▶ **Data for analysis**
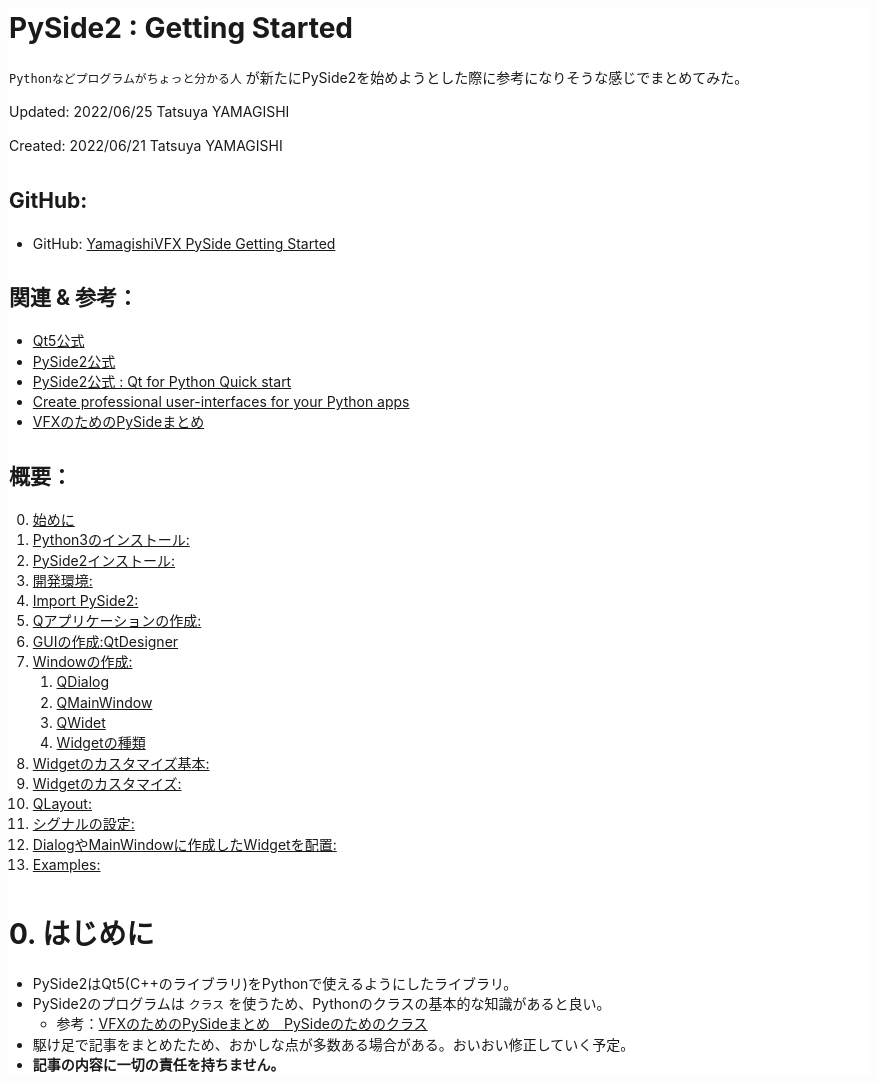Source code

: # PySide2 : Getting Started
`Pythonなどプログラムがちょっと分かる人` が新たにPySide2を始めようとした際に参考になりそうな感じでまとめてみた。


Updated: 2022/06/25 Tatsuya YAMAGISHI

Created: 2022/06/21 Tatsuya YAMAGISHI

## GitHub:
- GitHub: [YamagishiVFX PySide Getting Started](https://github.com/YamagishiVFX/PySide2_Examples/blob/main/000_Geting_Started/Getting_Started.md)

## 関連 & 参考：
- [Qt5公式](https://doc.qt.io/qt-5.15/)
- [PySide2公式](https://doc.qt.io/qtforpython-5/index.html)
- [PySide2公式 : Qt for Python Quick start](https://doc.qt.io/qtforpython-5/quickstart.html#project-quick-start)
- [Create professional user-interfaces for your Python apps](https://www.pythonguis.com/)
- [VFXのためのPySideまとめ](https://yamagishi-2bit.blogspot.com/2021/09/pyside.html)


## 概要：
0. [始めに](#intro)
1. [Python3のインストール:](#install_python)
2. [PySide2インストール:](#install_pyside2)
3. [開発環境:](#develop)
4. [Import PySide2:](#import)
5. [Qアプリケーションの作成:](#qaplication)
6. [GUIの作成:QtDesigner](#qtdesigner)
7. [Windowの作成:](#window)
   1. [QDialog](#qdialog)
   2. [QMainWindow](#qmainwindow)
   3. [QWidet](#qwidget)
   4. [Widgetの種類](#widgets)
8. [Widgetのカスタマイズ基本:](#customize_basic)
9. [Widgetのカスタマイズ:](#customize)
10. [QLayout:](#qlayout)
11. [シグナルの設定:](#signal)
12. [DialogやMainWindowに作成したWidgetを配置:](#gui)
13. [Examples:](#examples)



<a id="intro"></a>

# 0. はじめに
- PySide2はQt5(C++のライブラリ)をPythonで使えるようにしたライブラリ。
- PySide2のプログラムは `クラス` を使うため、Pythonのクラスの基本的な知識があると良い。
  - 参考：[VFXのためのPySideまとめ　PySideのためのクラス](https://yamagishi-2bit.blogspot.com/2021/09/pyside.html)
- 駆け足で記事をまとめたため、おかしな点が多数ある場合がある。おいおい修正していく予定。
- **記事の内容に一切の責任を持ちません。**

▶ **Directions for this task**
Edit the rows above so that "Updated" is replaced by "Revised", with every other part left unchanged. Omit the pictures from your answer.

▶ **Your solution**
Source code

: # PySide2 : Getting Started
`Pythonなどプログラムがちょっと分かる人` が新たにPySide2を始めようとした際に参考になりそうな感じでまとめてみた。


Revised: 2022/06/25 Tatsuya YAMAGISHI

Created: 2022/06/21 Tatsuya YAMAGISHI

## GitHub:
- GitHub: [YamagishiVFX PySide Getting Started](https://github.com/YamagishiVFX/PySide2_Examples/blob/main/000_Geting_Started/Getting_Started.md)

## 関連 & 参考：
- [Qt5公式](https://doc.qt.io/qt-5.15/)
- [PySide2公式](https://doc.qt.io/qtforpython-5/index.html)
- [PySide2公式 : Qt for Python Quick start](https://doc.qt.io/qtforpython-5/quickstart.html#project-quick-start)
- [Create professional user-interfaces for your Python apps](https://www.pythonguis.com/)
- [VFXのためのPySideまとめ](https://yamagishi-2bit.blogspot.com/2021/09/pyside.html)


## 概要：
0. [始めに](#intro)
1. [Python3のインストール:](#install_python)
2. [PySide2インストール:](#install_pyside2)
3. [開発環境:](#develop)
4. [Import PySide2:](#import)
5. [Qアプリケーションの作成:](#qaplication)
6. [GUIの作成:QtDesigner](#qtdesigner)
7. [Windowの作成:](#window)
   1. [QDialog](#qdialog)
   2. [QMainWindow](#qmainwindow)
   3. [QWidet](#qwidget)
   4. [Widgetの種類](#widgets)
8. [Widgetのカスタマイズ基本:](#customize_basic)
9. [Widgetのカスタマイズ:](#customize)
10. [QLayout:](#qlayout)
11. [シグナルの設定:](#signal)
12. [DialogやMainWindowに作成したWidgetを配置:](#gui)
13. [Examples:](#examples)



<a id="intro"></a>

# 0. はじめに
- PySide2はQt5(C++のライブラリ)をPythonで使えるようにしたライブラリ。
- PySide2のプログラムは `クラス` を使うため、Pythonのクラスの基本的な知識があると良い。
  - 参考：[VFXのためのPySideまとめ　PySideのためのクラス](https://yamagishi-2bit.blogspot.com/2021/09/pyside.html)
- 駆け足で記事をまとめたため、おかしな点が多数ある場合がある。おいおい修正していく予定。
- **記事の内容に一切の責任を持ちません。**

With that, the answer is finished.